◆ Exercise directions: Quote word for word the part of the items that opens with the line containing "What is the turning" and runs through the end of the items, leaving out any pictures.

^^^^^^^^^^^^^^^^

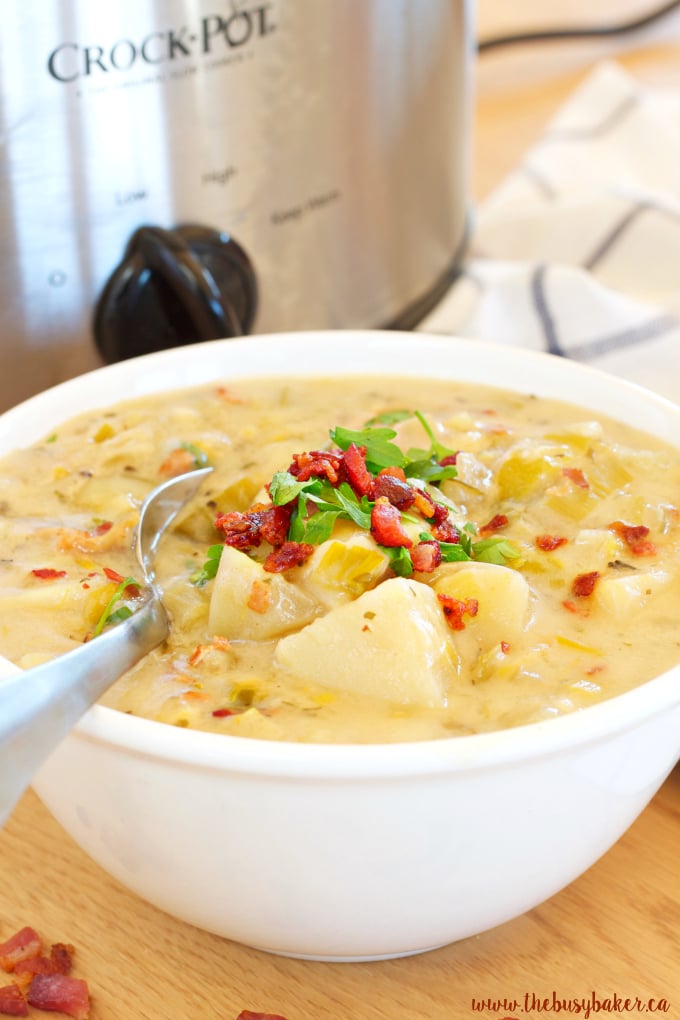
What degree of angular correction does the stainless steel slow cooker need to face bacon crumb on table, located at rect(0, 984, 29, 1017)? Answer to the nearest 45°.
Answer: approximately 45° to its left

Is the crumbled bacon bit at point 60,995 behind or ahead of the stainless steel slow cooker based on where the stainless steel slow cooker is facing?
ahead

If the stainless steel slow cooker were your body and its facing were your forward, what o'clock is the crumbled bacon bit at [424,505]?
The crumbled bacon bit is roughly at 10 o'clock from the stainless steel slow cooker.

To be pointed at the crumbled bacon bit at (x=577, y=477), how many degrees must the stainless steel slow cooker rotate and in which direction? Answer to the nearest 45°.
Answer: approximately 90° to its left

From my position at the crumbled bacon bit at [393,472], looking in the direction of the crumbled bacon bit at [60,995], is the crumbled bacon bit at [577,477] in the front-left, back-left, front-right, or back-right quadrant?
back-left

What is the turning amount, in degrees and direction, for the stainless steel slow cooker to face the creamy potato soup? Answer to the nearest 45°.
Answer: approximately 45° to its left

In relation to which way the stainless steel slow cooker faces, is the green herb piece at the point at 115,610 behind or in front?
in front

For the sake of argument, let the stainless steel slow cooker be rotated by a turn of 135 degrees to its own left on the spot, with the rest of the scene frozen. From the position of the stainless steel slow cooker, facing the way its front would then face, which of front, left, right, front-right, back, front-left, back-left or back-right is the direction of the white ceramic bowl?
right

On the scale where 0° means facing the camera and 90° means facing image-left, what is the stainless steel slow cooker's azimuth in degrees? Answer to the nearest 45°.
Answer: approximately 45°
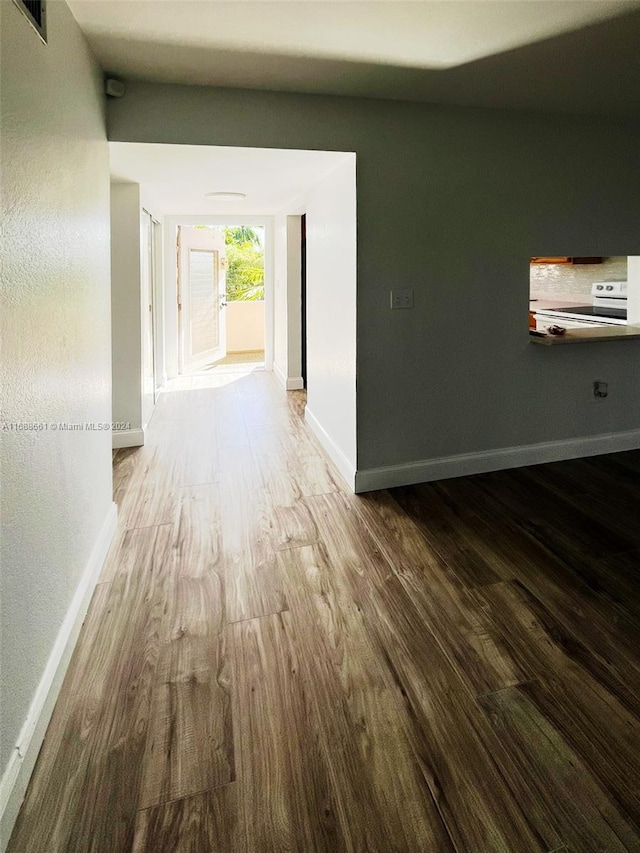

^^^^^^^^^^^^^^^^

◆ Exercise solution:
What is the turning amount, in degrees and direction, for the stainless steel slow cooker to face the creamy potato soup? Answer to the nearest 45°.
Answer: approximately 45° to its left

In relation to which way the stainless steel slow cooker faces, is the green herb piece at the point at 115,610 behind or in front?
in front

For the sake of argument, let the stainless steel slow cooker be rotated by a turn of 135 degrees to its own left on the spot, with the rest of the scene frozen. From the position of the stainless steel slow cooker, facing the way its front would then face, which of front, left, right, front-right, back, front-left, back-left or back-right is the direction of the white ceramic bowl?
right

On the scale where 0° means facing the camera and 90° means facing image-left, what is the stainless steel slow cooker's azimuth in degrees? Answer to the nearest 45°.
Answer: approximately 45°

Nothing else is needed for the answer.